AWS roles are multiplying faster than teams can keep track. One month you have a clear access model; the next, your IAM console looks like a junk drawer of overlapping policies, temporary exceptions, and one-off privileges. This is the large-scale role explosion problem, and it is one of the quietest, most dangerous scaling risks in cloud infrastructure.
First, it slows you down. Every new role, policy, and trust relationship makes it harder to review permissions or predict the blast radius of a misconfiguration. Then, it multiplies risk. Redundant or unused roles often have more privileges than intended, and attackers know how to find them.
The root cause hides in plain sight. Multiple teams, moving fast, create one-off AWS roles to meet immediate needs. Short-term expedience slowly builds a sprawling inventory of access objects that no one owns but everyone assumes are safe. Cross-account trust policies, inline permissions, service-linked roles, and external identity providers make the surface area even bigger.
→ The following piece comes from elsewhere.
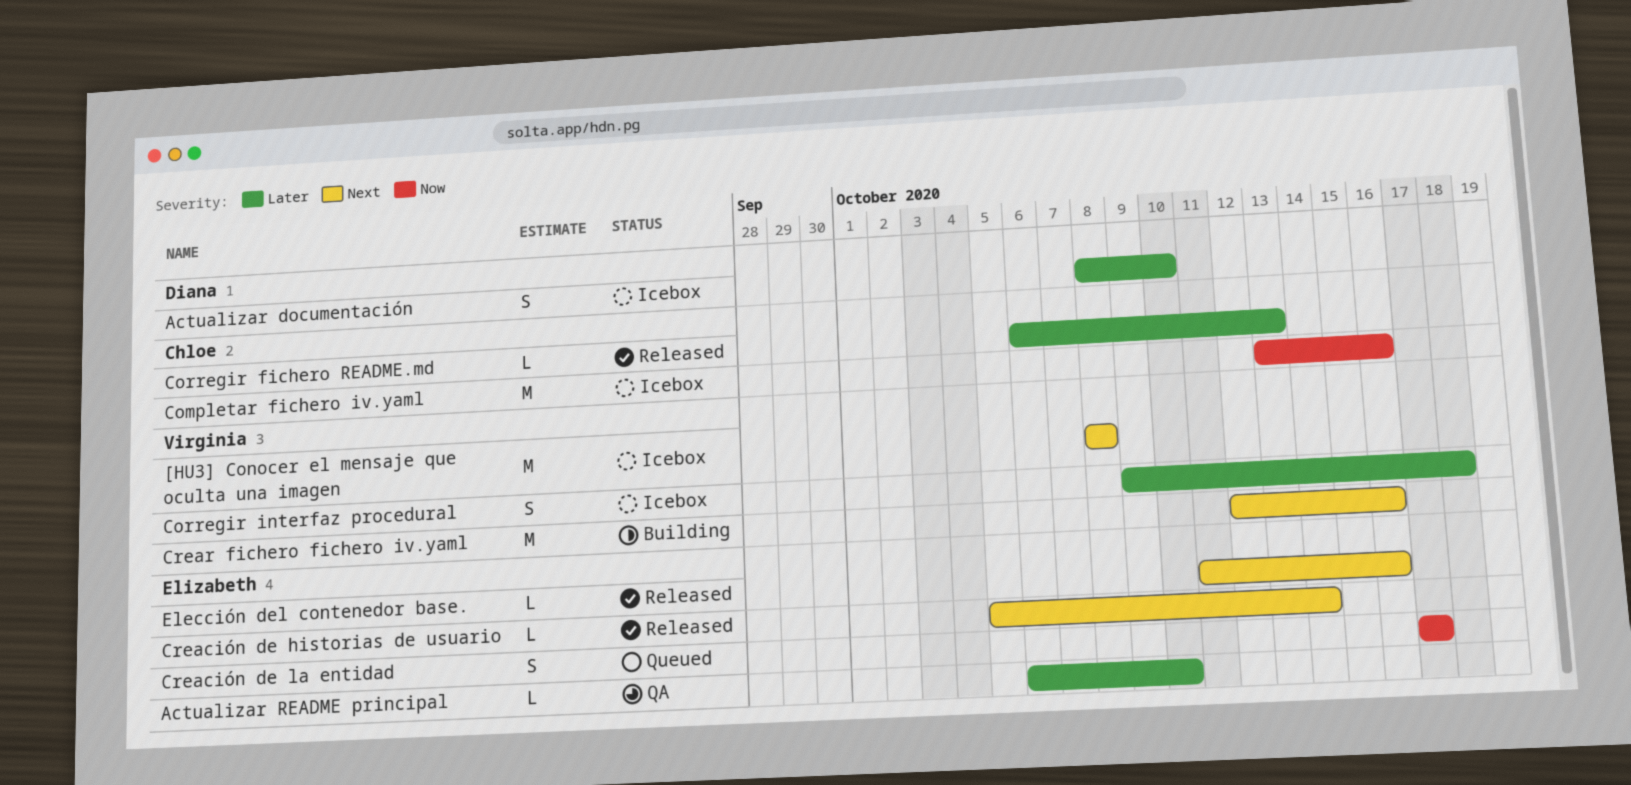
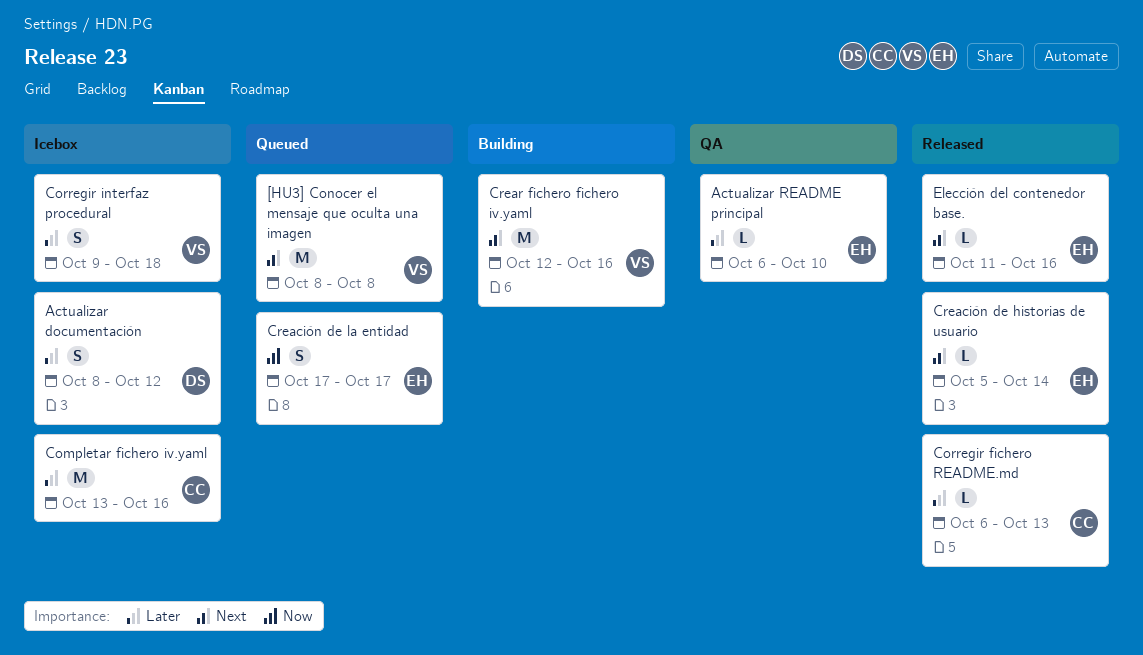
[HU3] Conocer el mensaje que oculta una imagen, status: Icebox -> Queued
Actualizar documentación, due: Oct 10 -> Oct 12
Completar fichero iv.yaml, priority: Now -> Later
Cleaning it up is not simple. You can’t just delete roles without breaking workloads, and you can’t freeze changes without grinding delivery to a halt. Large organizations try audits, spreadsheet inventories, or custom scripts, but these solutions rarely keep pace with actual change. Even advanced tooling from cloud providers can leave blind spots, especially when roles interact across accounts or connect to third-party services.